Thankfully, we talked of sweeter things; like the family wedding, and how good it was to see so many familiar faces. How nice the bride looked (despite being a bit long in the tooth – not to mention being a four-pete – to be wearing white) and how well behaved all the little ones were. Mom called that day her “best ever”, and I do believe she meant it.
And as odd as it seems now, mom also seemed to be seeking some sort of assurance from me that my husband and I were okay. That we were working on our marriage. That I was safe. My safety was always in her mind, even as she prepared her will years ago, my dear mother-in-law took steps to protect me from greedy stepchildren should my husband pre-decease me. God love her, that woman was so much more than “just a mother-in-law”.
As strokes so often do, mom’s took a great toll. She was completely paralyzed on her left side, her speech was incomprehensible, and she mostly slept. At 90 years old, she’d lived a good and rich life, but she was ready for the ride to end. She’d said so nearly every time we saw her over the past several years, more so the past several months. And now it appeared the ride was indeed coming to its end.
The following week, abiding by her own written instructions, we ordered that a feeding tube not be inserted, and we moved my dear mother to hospice for end-of-life care. The words seem cold, they look cold as I type them. But there’s really nothing cold about hospice care. In fact, I dare say, it’s more “caring” than most of us will ever receive in a traditional medical facility.
When the end of mom’s life came at 2am three days later, my husband and I were by her side, each of us holding one of her hands, speaking softly to her – letting her know it was okay to go. And as she took her final breaths, I had the strangest feeling of peace. Every ending has a beginning … and this was the beginning of mom’s final journey.

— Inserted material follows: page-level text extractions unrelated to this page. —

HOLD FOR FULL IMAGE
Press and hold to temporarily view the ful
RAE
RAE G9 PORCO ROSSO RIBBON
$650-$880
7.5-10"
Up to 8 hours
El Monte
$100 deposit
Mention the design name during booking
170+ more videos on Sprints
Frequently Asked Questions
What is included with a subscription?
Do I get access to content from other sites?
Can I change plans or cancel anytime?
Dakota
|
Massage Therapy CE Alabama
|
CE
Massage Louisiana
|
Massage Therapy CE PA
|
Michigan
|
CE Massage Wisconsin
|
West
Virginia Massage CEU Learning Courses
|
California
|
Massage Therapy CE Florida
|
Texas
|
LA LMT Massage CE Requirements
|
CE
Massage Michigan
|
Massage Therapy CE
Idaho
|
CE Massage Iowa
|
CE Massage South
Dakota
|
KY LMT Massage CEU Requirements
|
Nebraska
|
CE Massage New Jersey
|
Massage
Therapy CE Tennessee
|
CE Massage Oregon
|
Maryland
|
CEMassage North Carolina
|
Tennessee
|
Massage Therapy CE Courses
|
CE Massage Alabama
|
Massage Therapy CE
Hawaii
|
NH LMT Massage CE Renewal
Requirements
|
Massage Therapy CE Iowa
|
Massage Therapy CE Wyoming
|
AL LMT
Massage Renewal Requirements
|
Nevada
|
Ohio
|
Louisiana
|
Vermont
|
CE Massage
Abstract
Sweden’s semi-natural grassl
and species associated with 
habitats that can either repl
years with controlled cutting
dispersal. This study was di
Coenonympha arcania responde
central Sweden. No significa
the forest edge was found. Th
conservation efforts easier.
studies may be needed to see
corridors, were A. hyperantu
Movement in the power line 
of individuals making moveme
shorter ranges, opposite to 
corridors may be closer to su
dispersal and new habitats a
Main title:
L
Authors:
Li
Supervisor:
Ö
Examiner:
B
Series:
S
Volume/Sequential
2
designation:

I miss my mother-in-law more than words can express. Last week was the first time in 10 years that my husband was away, and I couldn’t just pick up a phone and chat with or pop in for tea with mom. It’s shocking how sad that thought makes me even now. I have shed more tears for the loss of this great lady than I ever did my own mothers death 4 years ago. Maybe because my mother-in-law was more of a “mom” to me than my own mother had ever tried to be. Maybe because without my mother-in-law in my world, I wonder if my marriage can truly survive, or if it’s held together these past few horrible years because my husband hadn’t wanted to disappoint her.
With the death of my mother-in-law there’s also the loss of a buffer, a safety I’d long been comforted by. Every ending has a beginning … and I suppose that in losing mom, I now must begin to be my own safety. Maybe the best legacy she left me is that I AM my own safety. I got this mom. You’ve earned that rest. Enjoy sweet lady, I’ll love you and cherish my time with you all the days of my life. Thanks for loving me.